**Passage provided**
☆ ☆ ☆
JOHN: Wow. So they pour molten glass into a bowl shape to cast this?
CHARLES BERGQUIST: So that was my first guess, or that maybe they somehow carved it out of a large chunk. And it turns out both of those ideas are completely wrong. If you go to our website at sciencefriday.com, you’ll see a video of people preparing for last weekend’s melt by stacking hundreds of these hexagonal boxes into a giant, circular mold. I talked with Dr. Buddy Martin, project scientist for the Mirror Polishing Program at the Steward Observatory at the University of Arizona in Tucson, about just how this mirror casting process works.
DR. BUDDY MARTIN: If you imagine starting with a solid disk of glass that’s 28 feet in diameter and more than two feet thick, first, you would carve out the top surface to make it concave. It’s nine inches deep in the center. And then, you want to make the mirror much lighter than it is. So you would grind out the hexagonal cavities in this disk.
Well, all that grinding would be prohibitively expensive and very risky. So we melt the glass and cast it in that structure. The boxes will form the cavities of the honeycomb. And in order to get the curved top surface, the optical surface, we spin the furnace while the glass is molten, so that the centrifugal force will push it out and up the sides of the mold to give us that concave surface, which is approximately the curvature that’s necessary for this telescope.
CHARLES BERGQUIST: So the key components of the glass structure here is it needs to be strong, it needs to be stiff, and it needs to be lightweight.
☆ ☆ ☆
**Dataset**
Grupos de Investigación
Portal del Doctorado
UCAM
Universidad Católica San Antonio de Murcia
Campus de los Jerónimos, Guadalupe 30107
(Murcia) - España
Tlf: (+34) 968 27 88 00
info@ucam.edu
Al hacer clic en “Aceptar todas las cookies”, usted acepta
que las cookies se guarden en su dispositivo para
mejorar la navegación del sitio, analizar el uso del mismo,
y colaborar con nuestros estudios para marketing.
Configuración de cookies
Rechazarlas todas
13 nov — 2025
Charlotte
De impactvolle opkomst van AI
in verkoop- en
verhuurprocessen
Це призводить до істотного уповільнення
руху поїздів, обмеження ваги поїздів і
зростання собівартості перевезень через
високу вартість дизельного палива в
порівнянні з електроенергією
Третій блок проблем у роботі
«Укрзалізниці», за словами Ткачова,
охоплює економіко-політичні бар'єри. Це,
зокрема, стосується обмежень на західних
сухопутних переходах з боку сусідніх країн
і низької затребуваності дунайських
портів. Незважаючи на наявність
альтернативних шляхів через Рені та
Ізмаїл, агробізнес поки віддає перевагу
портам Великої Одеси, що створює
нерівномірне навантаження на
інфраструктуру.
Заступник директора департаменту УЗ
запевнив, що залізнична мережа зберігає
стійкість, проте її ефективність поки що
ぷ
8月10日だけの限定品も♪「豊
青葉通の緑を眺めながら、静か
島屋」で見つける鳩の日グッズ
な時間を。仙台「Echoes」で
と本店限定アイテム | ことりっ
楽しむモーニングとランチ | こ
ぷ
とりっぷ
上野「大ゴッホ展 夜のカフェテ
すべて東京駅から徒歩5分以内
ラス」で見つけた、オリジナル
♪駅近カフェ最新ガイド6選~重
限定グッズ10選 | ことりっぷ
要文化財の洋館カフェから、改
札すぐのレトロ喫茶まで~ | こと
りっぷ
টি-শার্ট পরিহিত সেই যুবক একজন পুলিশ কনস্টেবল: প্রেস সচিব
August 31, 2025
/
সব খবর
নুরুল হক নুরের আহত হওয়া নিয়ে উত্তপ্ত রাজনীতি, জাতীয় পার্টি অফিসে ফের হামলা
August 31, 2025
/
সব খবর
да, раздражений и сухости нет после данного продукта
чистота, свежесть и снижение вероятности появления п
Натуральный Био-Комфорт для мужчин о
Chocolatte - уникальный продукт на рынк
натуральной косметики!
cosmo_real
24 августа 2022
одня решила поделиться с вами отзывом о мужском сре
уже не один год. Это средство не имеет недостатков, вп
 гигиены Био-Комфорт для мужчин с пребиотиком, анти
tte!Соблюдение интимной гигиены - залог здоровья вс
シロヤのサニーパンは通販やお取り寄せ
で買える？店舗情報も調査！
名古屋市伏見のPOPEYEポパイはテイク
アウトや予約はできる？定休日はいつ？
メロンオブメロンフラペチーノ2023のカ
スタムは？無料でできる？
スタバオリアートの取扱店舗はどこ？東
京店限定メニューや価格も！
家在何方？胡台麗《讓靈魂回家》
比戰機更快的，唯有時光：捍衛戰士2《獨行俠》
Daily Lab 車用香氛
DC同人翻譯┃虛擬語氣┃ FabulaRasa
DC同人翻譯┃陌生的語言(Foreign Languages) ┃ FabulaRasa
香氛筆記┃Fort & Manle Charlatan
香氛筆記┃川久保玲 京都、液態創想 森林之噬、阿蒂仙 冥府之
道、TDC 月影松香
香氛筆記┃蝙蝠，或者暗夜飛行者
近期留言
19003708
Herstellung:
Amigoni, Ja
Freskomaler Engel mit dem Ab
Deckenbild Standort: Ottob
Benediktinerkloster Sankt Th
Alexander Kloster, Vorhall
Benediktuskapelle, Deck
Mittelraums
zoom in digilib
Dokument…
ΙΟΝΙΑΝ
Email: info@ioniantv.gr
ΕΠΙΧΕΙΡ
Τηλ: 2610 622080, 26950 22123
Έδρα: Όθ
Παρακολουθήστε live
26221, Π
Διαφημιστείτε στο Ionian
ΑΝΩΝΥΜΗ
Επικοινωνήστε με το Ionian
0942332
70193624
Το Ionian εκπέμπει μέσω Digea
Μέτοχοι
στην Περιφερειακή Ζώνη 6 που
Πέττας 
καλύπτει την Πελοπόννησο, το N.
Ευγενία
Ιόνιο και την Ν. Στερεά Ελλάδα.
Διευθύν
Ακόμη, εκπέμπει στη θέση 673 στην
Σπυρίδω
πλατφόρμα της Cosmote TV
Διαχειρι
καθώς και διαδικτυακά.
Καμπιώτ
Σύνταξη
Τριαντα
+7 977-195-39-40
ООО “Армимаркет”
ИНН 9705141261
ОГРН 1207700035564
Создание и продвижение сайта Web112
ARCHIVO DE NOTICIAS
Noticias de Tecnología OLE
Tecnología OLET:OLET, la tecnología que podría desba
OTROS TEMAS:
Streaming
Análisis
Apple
☆ ☆ ☆
**Required work**
(A) In the mirror-casting transcript, how deep is the concave top surface at its center?
(B) Reproduce the part of the mirror-casting transcript between "Well, all that" and "to be lightweight.", inclusive.

**Answers to each task**
(A) It is nine inches deep in the center.

(B)
Well, all that grinding would be prohibitively expensive and very risky. So we melt the glass and cast it in that structure. The boxes will form the cavities of the honeycomb. And in order to get the curved top surface, the optical surface, we spin the furnace while the glass is molten, so that the centrifugal force will push it out and up the sides of the mold to give us that concave surface, which is approximately the curvature that’s necessary for this telescope.
CHARLES BERGQUIST: So the key components of the glass structure here is it needs to be strong, it needs to be stiff, and it needs to be lightweight.